With regards to medical practices, there are various ways the government can make its health budget more efficient and less costly. In Japan, the health care system provides universal coverage for a wide variety of services, even for non-essential items like cold medicine.  While it may seem Japan’s health care is strong given its low mortality rate and long life expectancy, it is in fact unsustainable and inefficient in allocating medical resources for a high demand aging population Similarly, Japan places few controls over the supply of care. Physicians may practice wherever they choose, in any area of medicine, and are reimbursed on a fee-for-service basis, which can be costly if high tech machines and processes are used. There is also no central control over the country’s hospitals, which are mostly privately owned

Thus, Japan must act quickly to gain greater control over the supply and demand of healthcare Supply-side incentives include raising premiums for public insurance and a voluntary-payment scheme, so that individuals could influence the amount they spend on health care by making discretionary out-of-pocket payments or up-front payments through insurance policies. Both of these incentives would reduce the funding gap, encouraging hospitals to merge to lower supply costs and adapting a more controlled standard national system for training, paying and compensating doctors to avoid a shortage in the labor force. Demand can similarly be reduced by removing unnecessary medical services covered by insurance, as well as mandating flat fees based on patients’ diagnoses to reduce the length of hospital stays.
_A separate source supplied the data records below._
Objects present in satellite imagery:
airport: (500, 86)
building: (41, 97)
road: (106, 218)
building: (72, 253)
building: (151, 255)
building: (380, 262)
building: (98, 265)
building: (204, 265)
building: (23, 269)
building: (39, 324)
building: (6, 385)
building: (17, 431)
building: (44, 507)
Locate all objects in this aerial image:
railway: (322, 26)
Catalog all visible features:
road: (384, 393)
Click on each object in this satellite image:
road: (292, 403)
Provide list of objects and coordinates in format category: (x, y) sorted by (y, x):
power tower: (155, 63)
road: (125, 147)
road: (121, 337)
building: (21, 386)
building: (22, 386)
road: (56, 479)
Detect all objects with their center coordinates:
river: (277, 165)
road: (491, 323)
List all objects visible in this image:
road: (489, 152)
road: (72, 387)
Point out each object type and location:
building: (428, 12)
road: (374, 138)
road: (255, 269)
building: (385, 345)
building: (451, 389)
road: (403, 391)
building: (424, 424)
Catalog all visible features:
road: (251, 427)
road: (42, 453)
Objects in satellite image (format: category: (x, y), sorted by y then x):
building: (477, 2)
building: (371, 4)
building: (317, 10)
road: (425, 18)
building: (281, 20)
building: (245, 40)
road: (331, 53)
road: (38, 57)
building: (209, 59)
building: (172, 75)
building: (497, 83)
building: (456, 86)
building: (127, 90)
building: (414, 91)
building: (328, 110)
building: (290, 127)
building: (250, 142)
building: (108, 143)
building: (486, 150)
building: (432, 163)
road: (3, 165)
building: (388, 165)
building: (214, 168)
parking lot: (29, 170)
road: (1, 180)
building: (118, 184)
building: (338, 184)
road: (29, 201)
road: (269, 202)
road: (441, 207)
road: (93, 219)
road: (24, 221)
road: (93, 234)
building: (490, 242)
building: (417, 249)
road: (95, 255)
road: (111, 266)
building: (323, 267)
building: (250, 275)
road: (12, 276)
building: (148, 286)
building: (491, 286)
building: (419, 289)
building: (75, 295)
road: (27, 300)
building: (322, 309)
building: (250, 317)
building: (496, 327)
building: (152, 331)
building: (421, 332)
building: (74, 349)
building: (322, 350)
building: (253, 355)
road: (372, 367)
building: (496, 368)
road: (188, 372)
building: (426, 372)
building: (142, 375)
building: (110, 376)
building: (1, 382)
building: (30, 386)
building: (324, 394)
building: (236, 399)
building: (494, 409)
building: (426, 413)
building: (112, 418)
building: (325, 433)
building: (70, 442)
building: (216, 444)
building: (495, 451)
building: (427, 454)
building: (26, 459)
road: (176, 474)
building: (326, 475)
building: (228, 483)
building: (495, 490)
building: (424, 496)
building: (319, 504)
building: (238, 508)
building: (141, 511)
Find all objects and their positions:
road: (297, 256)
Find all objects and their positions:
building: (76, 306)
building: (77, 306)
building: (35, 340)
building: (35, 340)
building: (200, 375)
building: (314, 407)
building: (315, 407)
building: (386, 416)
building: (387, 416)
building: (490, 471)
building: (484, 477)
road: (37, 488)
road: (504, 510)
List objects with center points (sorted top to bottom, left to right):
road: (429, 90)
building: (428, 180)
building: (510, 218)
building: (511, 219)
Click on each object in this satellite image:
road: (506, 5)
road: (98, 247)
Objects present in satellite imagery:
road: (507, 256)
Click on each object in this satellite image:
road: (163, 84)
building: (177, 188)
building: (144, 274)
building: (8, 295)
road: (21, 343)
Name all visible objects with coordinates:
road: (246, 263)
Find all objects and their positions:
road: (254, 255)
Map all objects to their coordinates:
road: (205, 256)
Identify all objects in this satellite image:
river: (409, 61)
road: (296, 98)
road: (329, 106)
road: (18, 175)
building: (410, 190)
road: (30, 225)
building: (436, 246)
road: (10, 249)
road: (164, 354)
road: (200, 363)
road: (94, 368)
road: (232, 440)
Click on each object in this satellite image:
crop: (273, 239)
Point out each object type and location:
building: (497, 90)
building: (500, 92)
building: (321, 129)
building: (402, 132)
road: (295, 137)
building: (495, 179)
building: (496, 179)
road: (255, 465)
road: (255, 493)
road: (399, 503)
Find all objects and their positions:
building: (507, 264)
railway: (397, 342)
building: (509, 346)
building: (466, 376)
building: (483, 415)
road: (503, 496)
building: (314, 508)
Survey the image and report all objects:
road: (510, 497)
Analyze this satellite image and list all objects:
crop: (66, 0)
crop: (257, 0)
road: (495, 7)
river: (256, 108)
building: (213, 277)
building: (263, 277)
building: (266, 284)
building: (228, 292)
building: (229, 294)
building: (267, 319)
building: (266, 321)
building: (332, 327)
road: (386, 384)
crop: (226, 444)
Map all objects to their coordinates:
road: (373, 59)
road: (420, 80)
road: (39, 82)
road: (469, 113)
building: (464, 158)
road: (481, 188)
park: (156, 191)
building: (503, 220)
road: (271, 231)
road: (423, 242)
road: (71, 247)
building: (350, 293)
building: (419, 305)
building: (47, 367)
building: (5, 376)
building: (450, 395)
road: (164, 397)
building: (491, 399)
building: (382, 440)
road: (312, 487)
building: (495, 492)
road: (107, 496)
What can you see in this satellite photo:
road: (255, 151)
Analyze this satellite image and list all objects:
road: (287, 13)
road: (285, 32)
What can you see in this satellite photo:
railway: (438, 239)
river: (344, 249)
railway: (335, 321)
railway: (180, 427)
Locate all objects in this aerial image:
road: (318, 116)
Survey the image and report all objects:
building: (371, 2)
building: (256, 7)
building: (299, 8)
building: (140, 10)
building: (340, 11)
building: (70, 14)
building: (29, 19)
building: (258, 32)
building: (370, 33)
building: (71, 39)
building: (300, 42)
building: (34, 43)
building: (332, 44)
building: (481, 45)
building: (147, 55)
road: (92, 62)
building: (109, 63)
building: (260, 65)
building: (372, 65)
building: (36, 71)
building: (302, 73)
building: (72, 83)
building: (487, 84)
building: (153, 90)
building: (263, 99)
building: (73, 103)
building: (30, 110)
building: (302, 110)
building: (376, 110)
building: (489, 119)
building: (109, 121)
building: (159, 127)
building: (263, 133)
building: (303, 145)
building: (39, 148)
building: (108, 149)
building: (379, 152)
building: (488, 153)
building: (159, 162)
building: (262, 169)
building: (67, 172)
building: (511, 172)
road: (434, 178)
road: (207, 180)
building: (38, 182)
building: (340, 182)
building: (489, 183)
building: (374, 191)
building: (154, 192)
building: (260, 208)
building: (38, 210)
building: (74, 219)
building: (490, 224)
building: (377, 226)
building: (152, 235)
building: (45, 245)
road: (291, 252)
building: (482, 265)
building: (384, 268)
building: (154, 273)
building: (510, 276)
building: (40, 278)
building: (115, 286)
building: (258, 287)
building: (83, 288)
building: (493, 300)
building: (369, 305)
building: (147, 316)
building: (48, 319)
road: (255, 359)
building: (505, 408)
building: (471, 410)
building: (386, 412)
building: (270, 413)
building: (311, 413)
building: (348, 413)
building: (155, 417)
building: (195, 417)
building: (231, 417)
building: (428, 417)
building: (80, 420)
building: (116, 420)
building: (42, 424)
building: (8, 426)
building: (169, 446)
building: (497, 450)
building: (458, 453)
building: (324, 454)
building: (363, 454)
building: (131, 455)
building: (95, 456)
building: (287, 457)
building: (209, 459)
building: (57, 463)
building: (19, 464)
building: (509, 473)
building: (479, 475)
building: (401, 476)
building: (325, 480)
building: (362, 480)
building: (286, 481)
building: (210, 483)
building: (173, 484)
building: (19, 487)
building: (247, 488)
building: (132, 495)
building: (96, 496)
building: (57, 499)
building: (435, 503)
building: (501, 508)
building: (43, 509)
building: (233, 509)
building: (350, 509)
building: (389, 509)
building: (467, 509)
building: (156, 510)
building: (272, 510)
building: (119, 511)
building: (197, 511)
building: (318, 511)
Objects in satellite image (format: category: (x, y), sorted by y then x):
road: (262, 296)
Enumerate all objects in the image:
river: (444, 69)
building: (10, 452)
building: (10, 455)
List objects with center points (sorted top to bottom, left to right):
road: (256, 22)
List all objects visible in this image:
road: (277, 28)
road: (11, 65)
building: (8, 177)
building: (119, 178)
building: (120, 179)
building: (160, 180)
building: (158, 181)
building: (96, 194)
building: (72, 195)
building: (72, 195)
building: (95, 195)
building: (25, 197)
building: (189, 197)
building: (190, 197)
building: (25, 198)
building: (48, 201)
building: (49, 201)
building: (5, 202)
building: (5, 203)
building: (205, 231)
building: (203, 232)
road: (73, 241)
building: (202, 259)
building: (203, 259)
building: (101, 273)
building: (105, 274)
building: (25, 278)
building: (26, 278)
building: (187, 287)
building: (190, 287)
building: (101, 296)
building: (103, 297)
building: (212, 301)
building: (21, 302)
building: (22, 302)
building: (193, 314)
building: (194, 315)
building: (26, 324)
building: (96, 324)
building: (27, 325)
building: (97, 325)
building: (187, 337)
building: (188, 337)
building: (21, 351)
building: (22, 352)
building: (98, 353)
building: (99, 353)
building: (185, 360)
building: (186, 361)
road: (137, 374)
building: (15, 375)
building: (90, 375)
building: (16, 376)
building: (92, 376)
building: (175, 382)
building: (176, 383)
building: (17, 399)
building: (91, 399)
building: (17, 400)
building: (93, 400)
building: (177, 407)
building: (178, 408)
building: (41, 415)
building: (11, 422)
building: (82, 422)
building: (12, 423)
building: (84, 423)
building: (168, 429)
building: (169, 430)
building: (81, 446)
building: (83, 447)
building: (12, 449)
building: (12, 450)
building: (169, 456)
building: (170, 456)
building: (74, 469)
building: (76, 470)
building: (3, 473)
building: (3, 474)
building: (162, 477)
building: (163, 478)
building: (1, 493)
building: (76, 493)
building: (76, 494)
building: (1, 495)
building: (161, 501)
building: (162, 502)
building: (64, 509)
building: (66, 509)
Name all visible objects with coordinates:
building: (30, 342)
Immigration acts a last resort for increasing Japan’s labor force. However, these is a problem in the sense that only 2% of Japan’s population is foreign-born, compared to the 17% in United States.  This low rate of immigration is due in part to the Japanese public’s fear of increased crime, extreme right-wing feelings of nationality, and concerns about a disruption in social harmony. Prime Minister Abe wants to change this. Currently, Japan’s parliament is debating a bill to allow thousands of low-skill immigrants into the country to work in labor-heavy industries like agriculture, and construction. The current proposal would admit over 345,000 foreign workers over the next five years.

Japan’s primary demographic challenge is, and will continue to be, its aging population.  Japan will have to deal with problems such as a shrinking labor force, a shorter demand for goods, and increased strain on Japan’s social services. As of now, the solutions implemented by the government have some success. According to the Economist, there are 2 million more women in the workforce, and several top companies are raising the workforce such that 23% of the population over the retirement age are in the workforce. Despite this, and while there are several options the Japanese government has yet to endorse, it is possible that in a few decades much of Japan will seem more like a ghost town than the bustling nation we know today.